WRITTEN PROBLEM 1:
Reproduce the passage in the article on foreign-language TV shows from "This historical period" up to and including "(South Korea, 2009)".
WRITTEN PROBLEM 2:
According to the article on foreign-language TV shows, who plays the mayor Robert Taro in Marseille?
WRITTEN PROBLEM 3:
Please continue the article on foreign-language TV shows, starting after its last sentence.

DOCUMENT:

* BEGIN *

Netflix has pushed the boat out with Marseille, a new eight-part drama added on May 5 to its streaming library. As with their other original commissions like House of Cards, they’ve thrown money and big names at it: Dan Franck, the man behind hit miniseries and movie Carlos, created it; Florent Siri, best known as the director of Bruce Willis action flick Hostage, exec-produced it; and Gérard Depardieu stars.
There’s just one difference: the whole thing is in French (with subtitles for those of us who don’t know our bonjours from our au revoirs).
Streaming services such as Netflix, Hulu, and Amazon have made it easier for us to access TV from around the world, with smaller services such as DanceFever, Viki and AcornTV offering more specialist selections. Here’s a list of the foreign-language TV shows worth finding the subtitle button on your remote for.
Marseille (France, 2016)
Gérard Depardieu plays city mayor Robert Taro, who, after 20 years, is passing the torch to his hand-picked successor, Lucas Barres (Benoit Magimel) and opening a string of casinos that will take money out of the city’s illegal trades. The local mafia have other ideas, however, and a drama of political intrigue, corruption and gang warfare unfolds against some stunning shots of France’s second city.
Grand Hotel (Spain, 2011)
This historical period drama set in an aristocratic hotel in the early 20th century has been called Spain’s answer to Downton Abbey. Certainly all the seeds are there: there’s the Alarcón family who own it (and who are, admittedly, a tad more ruthless than the Crawleys), tons of melodrama and mystery, and the secret lives and loves of all who work there. It aired on VmeTV in the U.S. in 2013.
Boys Over Flowers (South Korea, 2009)
Korean TV—or K-TV, or K-drama, as it’s also known—is HUGE worldwide. Generally its shows are a lot lighter in tone than some of the heavy drama on this list, and almost all are love stories. Boys Over Flowers is one of the most popular, telling the story of JanDi (Ku Hye-sun), the lower-class daughter of a dry cleaner who gets a scholarship to a seriously fancy prep school full of rich kids. She immediately comes up against F4, a hyper-stylish, aloof gang of wealthy sons-of-CEOs who have their own entrance music. Basically if you love Means Girls, Gossip Girl, or She’s All That, you’ll love this.

* END *

RECORDS:
* BEGIN *

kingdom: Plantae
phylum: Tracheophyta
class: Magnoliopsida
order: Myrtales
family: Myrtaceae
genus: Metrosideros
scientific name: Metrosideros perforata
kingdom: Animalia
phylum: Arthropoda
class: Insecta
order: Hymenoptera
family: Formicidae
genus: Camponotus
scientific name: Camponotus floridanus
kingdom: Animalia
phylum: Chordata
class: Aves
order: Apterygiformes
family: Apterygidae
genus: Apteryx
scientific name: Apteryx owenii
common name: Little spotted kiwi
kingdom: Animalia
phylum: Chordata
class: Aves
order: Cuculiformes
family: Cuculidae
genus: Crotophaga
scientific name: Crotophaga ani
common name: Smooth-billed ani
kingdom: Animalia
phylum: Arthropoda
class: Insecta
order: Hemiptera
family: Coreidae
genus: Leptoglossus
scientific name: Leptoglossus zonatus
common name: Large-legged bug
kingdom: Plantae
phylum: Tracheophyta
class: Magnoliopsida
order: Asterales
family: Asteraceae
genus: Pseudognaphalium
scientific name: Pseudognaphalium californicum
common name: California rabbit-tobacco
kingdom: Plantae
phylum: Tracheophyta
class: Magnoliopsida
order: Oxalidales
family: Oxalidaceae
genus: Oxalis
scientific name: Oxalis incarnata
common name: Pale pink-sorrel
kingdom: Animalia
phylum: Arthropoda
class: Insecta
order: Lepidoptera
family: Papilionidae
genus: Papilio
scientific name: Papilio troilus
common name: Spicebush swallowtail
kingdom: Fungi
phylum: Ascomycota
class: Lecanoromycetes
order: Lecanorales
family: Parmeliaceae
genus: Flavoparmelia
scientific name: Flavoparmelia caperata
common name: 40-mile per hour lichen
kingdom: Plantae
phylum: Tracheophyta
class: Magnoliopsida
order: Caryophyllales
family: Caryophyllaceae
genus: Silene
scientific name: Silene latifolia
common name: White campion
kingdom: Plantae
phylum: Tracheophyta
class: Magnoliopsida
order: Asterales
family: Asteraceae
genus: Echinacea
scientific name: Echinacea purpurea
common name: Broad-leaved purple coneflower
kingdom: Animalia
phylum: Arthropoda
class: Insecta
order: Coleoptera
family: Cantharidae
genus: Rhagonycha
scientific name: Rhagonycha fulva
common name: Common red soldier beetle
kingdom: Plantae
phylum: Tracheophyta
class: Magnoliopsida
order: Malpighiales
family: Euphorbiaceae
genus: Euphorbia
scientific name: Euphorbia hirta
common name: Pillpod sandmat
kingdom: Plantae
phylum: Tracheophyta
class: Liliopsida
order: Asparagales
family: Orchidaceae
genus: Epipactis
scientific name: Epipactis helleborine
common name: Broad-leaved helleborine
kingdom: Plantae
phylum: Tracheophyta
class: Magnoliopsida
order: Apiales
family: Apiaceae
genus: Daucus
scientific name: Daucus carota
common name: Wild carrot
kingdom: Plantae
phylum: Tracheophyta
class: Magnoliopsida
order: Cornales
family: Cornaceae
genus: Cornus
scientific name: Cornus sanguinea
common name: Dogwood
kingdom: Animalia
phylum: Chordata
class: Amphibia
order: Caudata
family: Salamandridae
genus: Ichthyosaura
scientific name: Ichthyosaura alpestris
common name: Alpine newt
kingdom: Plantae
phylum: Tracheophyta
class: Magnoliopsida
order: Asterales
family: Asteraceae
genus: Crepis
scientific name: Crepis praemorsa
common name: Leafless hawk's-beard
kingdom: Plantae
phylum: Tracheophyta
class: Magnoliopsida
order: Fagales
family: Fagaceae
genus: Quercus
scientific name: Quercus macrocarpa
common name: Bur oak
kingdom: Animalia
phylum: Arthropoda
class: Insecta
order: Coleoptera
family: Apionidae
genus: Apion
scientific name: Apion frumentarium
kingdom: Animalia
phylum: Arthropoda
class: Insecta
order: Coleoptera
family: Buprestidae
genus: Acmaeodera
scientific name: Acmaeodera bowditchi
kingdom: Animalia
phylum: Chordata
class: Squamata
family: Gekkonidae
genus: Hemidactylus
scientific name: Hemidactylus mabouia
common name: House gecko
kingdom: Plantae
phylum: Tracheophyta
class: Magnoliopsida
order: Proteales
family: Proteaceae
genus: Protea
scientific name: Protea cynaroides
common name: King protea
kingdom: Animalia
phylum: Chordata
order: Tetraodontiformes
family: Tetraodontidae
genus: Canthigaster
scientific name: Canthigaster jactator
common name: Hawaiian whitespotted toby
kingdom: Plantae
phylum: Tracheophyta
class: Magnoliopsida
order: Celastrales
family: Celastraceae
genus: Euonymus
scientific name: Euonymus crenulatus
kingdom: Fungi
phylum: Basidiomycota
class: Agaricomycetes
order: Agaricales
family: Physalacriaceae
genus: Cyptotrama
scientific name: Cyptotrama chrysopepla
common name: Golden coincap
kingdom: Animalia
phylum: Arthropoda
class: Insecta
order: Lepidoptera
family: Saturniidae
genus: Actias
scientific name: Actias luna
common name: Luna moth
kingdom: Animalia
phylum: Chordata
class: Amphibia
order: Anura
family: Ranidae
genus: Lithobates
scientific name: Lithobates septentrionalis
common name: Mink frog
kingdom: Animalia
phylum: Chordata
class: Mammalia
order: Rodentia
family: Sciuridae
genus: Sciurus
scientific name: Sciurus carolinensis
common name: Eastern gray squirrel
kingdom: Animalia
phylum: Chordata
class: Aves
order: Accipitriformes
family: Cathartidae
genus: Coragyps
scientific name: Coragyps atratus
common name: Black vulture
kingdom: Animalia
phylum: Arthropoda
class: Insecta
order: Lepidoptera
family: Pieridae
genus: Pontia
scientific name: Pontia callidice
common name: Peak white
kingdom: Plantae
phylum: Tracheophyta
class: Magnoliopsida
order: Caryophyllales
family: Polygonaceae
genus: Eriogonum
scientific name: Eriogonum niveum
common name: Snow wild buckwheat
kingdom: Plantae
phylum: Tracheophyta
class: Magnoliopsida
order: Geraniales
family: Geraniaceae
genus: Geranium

* END *

RESPONSE 1:
This historical period drama set in an aristocratic hotel in the early 20th century has been called Spain’s answer to Downton Abbey. Certainly all the seeds are there: there’s the Alarcón family who own it (and who are, admittedly, a tad more ruthless than the Crawleys), tons of melodrama and mystery, and the secret lives and loves of all who work there. It aired on VmeTV in the U.S. in 2013.
Boys Over Flowers (South Korea, 2009)

RESPONSE 2:
Gérard Depardieu

RESPONSE 3:
Crimes of Passion (Sweden, 2013)
Set in 1950s Sweden, this series of feature-length episodes has been described as Mad Men meets The Killing. Based on the books of Maria Lang, the so-called “Agatha Christie of Sweden,” each episode features a murder mystery to be solved by husband-and-wife team Puck (Tuva Novotny) and Einar (Linus Wahlgren), with the help of their best friend, a Stockholm police inspector played by Wallander‘s Ola Rapace.
Empresses in the Palace (China, 2011)
When Netflix acquired this epic Chinese period drama in 2015, audiences were surprised to discover the original series’ 76 45-minute episodes had been cut down into six 90-minute installments. The drama is undiminished, however, as the women of an imperial harem in 18th-century China experience betrayal, treachery and corruption as they struggle to gain power and the Emperor’s favor.
Mammon (Norway, 2014)
Described as an All the President’s Men-style thriller, Jon Oigarden (Lilyhammer) plays an uncompromising investigative journalist who discovers first financial fraud among Norway’s financial and political elite, and then that his own family are involved. What happens next ruins his career and family relations—not to mention putting his life at risk.
Yudh (India, 2014)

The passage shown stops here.